Но сначала Ричард должен был жениться, стать отцом двух дочерей и пережить трудный развод. Получив степень доктора служения, он открыл церковь на Восемнадцатой Южной авеню в Нэшвилле и служил там пастором. Однажды он собрал свои сбережения и отправился миссионером в Эфиопию и страны Карибского бассейна. Ричард также работал во Всемирной организации здравоохранения (ВОЗ). Он читал наизусть тысячи библейских стихов и глав, толкуя их и объясняя смысл прихожанам.
«Это были самые благостные годы моей жизни», – говорит он, качая головой; его очки слегка сдвинуты набок. Я никогда раньше не слышал историю его жизни. Я как друг навестил его после недавней операции на брюшной полости. Ричард ухмыляется, погружаясь в воспоминания, и откидывается на спинку бежевого кресла La-Z-Boy, окруженного пластиковыми цветами и подсвечниками в отделанном деревянными панелями доме его матери Леты. Лете девяносто три года, и Ричард живет с ней последние двенадцать лет, с тех пор как ушел из министерства. Здесь он спит по восемнадцать часов в сутки, иногда играет на пианино и смотрит телевизор.

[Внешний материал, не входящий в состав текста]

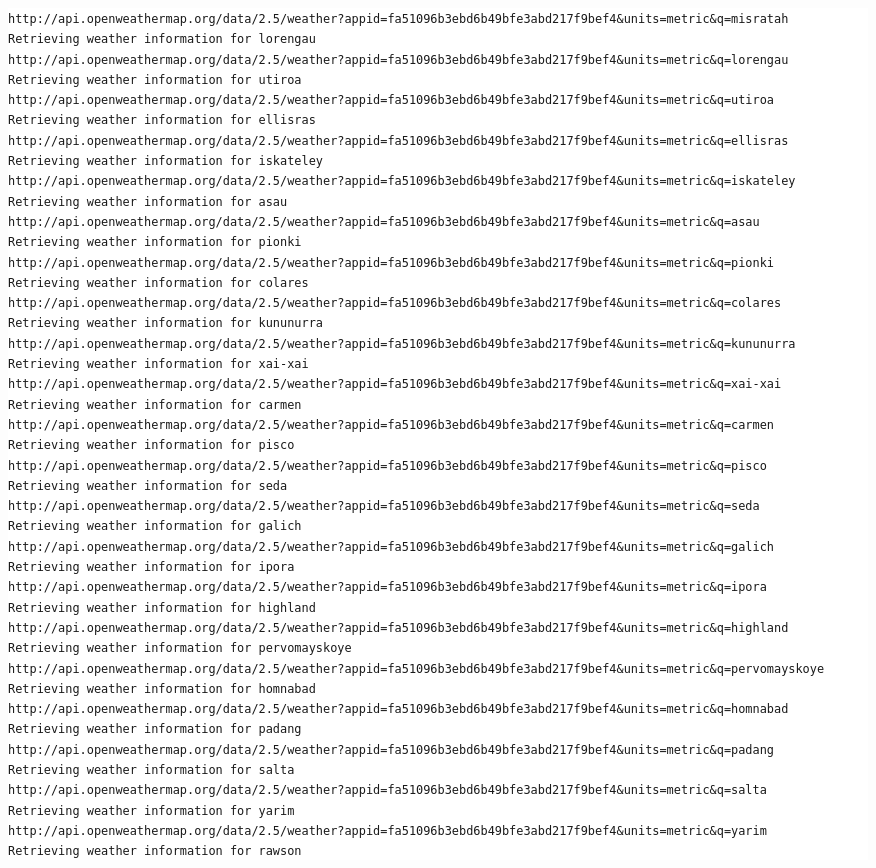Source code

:     http://api.openweathermap.org/data/2.5/weather?appid=fa51096b3ebd6b49bfe3abd217f9bef4&units=metric&q=misratah
    Retrieving weather information for lorengau
    http://api.openweathermap.org/data/2.5/weather?appid=fa51096b3ebd6b49bfe3abd217f9bef4&units=metric&q=lorengau
    Retrieving weather information for utiroa
    http://api.openweathermap.org/data/2.5/weather?appid=fa51096b3ebd6b49bfe3abd217f9bef4&units=metric&q=utiroa
    Retrieving weather information for ellisras
    http://api.openweathermap.org/data/2.5/weather?appid=fa51096b3ebd6b49bfe3abd217f9bef4&units=metric&q=ellisras
    Retrieving weather information for iskateley
    http://api.openweathermap.org/data/2.5/weather?appid=fa51096b3ebd6b49bfe3abd217f9bef4&units=metric&q=iskateley
    Retrieving weather information for asau
    http://api.openweathermap.org/data/2.5/weather?appid=fa51096b3ebd6b49bfe3abd217f9bef4&units=metric&q=asau
    Retrieving weather information for pionki
    http://api.openweathermap.org/data/2.5/weather?appid=fa51096b3ebd6b49bfe3abd217f9bef4&units=metric&q=pionki
    Retrieving weather information for colares
    http://api.openweathermap.org/data/2.5/weather?appid=fa51096b3ebd6b49bfe3abd217f9bef4&units=metric&q=colares
    Retrieving weather information for kununurra
    http://api.openweathermap.org/data/2.5/weather?appid=fa51096b3ebd6b49bfe3abd217f9bef4&units=metric&q=kununurra
    Retrieving weather information for xai-xai
    http://api.openweathermap.org/data/2.5/weather?appid=fa51096b3ebd6b49bfe3abd217f9bef4&units=metric&q=xai-xai
    Retrieving weather information for carmen
    http://api.openweathermap.org/data/2.5/weather?appid=fa51096b3ebd6b49bfe3abd217f9bef4&units=metric&q=carmen
    Retrieving weather information for pisco
    http://api.openweathermap.org/data/2.5/weather?appid=fa51096b3ebd6b49bfe3abd217f9bef4&units=metric&q=pisco
    Retrieving weather information for seda
    http://api.openweathermap.org/data/2.5/weather?appid=fa51096b3ebd6b49bfe3abd217f9bef4&units=metric&q=seda
    Retrieving weather information for galich
    http://api.openweathermap.org/data/2.5/weather?appid=fa51096b3ebd6b49bfe3abd217f9bef4&units=metric&q=galich
    Retrieving weather information for ipora
    http://api.openweathermap.org/data/2.5/weather?appid=fa51096b3ebd6b49bfe3abd217f9bef4&units=metric&q=ipora
    Retrieving weather information for highland
    http://api.openweathermap.org/data/2.5/weather?appid=fa51096b3ebd6b49bfe3abd217f9bef4&units=metric&q=highland
    Retrieving weather information for pervomayskoye
    http://api.openweathermap.org/data/2.5/weather?appid=fa51096b3ebd6b49bfe3abd217f9bef4&units=metric&q=pervomayskoye
    Retrieving weather information for homnabad
    http://api.openweathermap.org/data/2.5/weather?appid=fa51096b3ebd6b49bfe3abd217f9bef4&units=metric&q=homnabad
    Retrieving weather information for padang
    http://api.openweathermap.org/data/2.5/weather?appid=fa51096b3ebd6b49bfe3abd217f9bef4&units=metric&q=padang
    Retrieving weather information for salta
    http://api.openweathermap.org/data/2.5/weather?appid=fa51096b3ebd6b49bfe3abd217f9bef4&units=metric&q=salta
    Retrieving weather information for yarim
    http://api.openweathermap.org/data/2.5/weather?appid=fa51096b3ebd6b49bfe3abd217f9bef4&units=metric&q=yarim
    Retrieving weather information for rawson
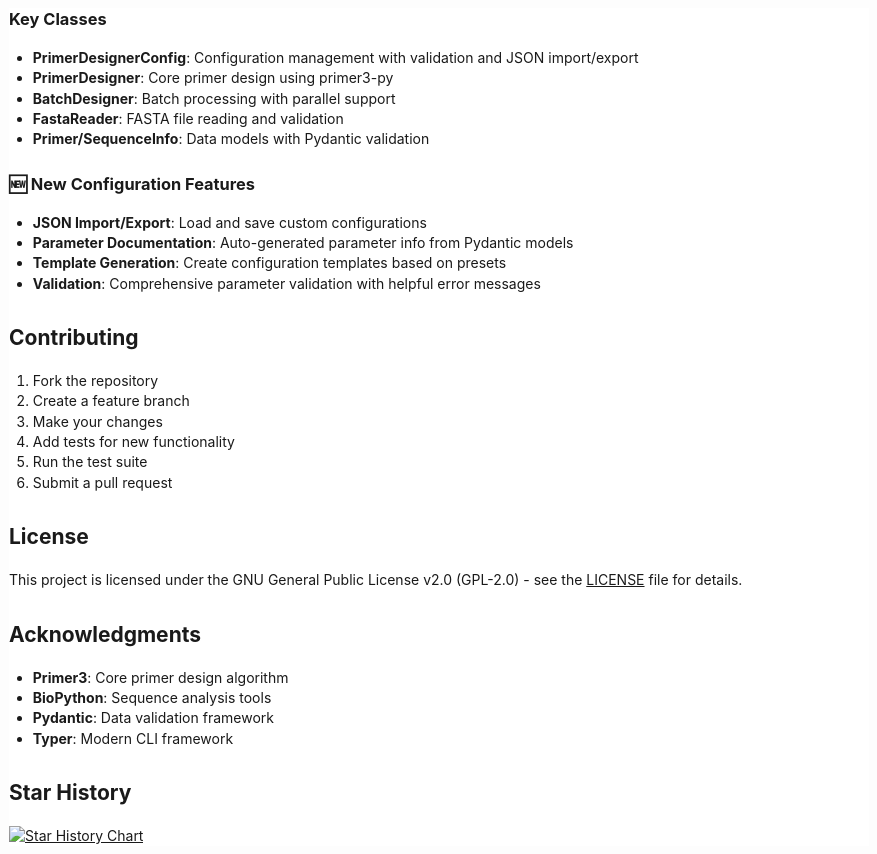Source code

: ### Key Classes

- **PrimerDesignerConfig**: Configuration management with validation and JSON import/export
- **PrimerDesigner**: Core primer design using primer3-py
- **BatchDesigner**: Batch processing with parallel support
- **FastaReader**: FASTA file reading and validation
- **Primer/SequenceInfo**: Data models with Pydantic validation

### 🆕 New Configuration Features

- **JSON Import/Export**: Load and save custom configurations
- **Parameter Documentation**: Auto-generated parameter info from Pydantic models
- **Template Generation**: Create configuration templates based on presets
- **Validation**: Comprehensive parameter validation with helpful error messages

## Contributing

1. Fork the repository
2. Create a feature branch
3. Make your changes
4. Add tests for new functionality
5. Run the test suite
6. Submit a pull request

## License

This project is licensed under the GNU General Public License v2.0 (GPL-2.0) - see the [LICENSE](LICENSE) file for details.

## Acknowledgments

- **Primer3**: Core primer design algorithm
- **BioPython**: Sequence analysis tools
- **Pydantic**: Data validation framework
- **Typer**: Modern CLI framework

## Star History

[![Star History Chart](https://api.star-history.com/svg?repos=Hunter-Leo/primer-studio&type=Date)](https://www.star-history.com/#Hunter-Leo/primer-studio&Date)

Он говорит, что, когда у него назначена встреча с врачом, терапия или визит друга, он может потратить весь день на подготовку. Он просыпается рано утром, все еще уставший, и ему нужно пару часов, чтобы собраться с силами и принять душ. К моменту, когда он одевается, настает время обеда. «Раньше я был таким активным», – добавляет он со вздохом. Теперь мой визит утомит его.
В 2008 году Ричард заметил, что стал играть в теннис не так хорошо, как ему хотелось: колени подводили его, – и он решил обратиться за плановой заменой коленного сустава – обычная процедура, выполняемая тысячи раз в день по всему миру. После операции его должны были выписать по плану в течение недели, потом ему необходимо было бы ходить на костылях, а уже через три месяца он вернулся бы на теннисный корт. Но после операции у него развилась серьезная инфекция легких. Ричард попал в отделение интенсивной терапии, был подключен к аппарату ИВЛ и интубирован в течение четырех недель. Когда он наконец вышел из больницы, его жизнь полностью изменилась. Ему пришлось переехать к матери, что, как считалось, будет временным решением, но он так и не вернулся в свой собственный дом. Пациент не мог жить один, потому что был не в состоянии помнить, когда ему принимать лекарства или где он парковал свою машину.
«Самым ужасным была сумятица в моей голове», – говорит Ричард. И она все еще есть.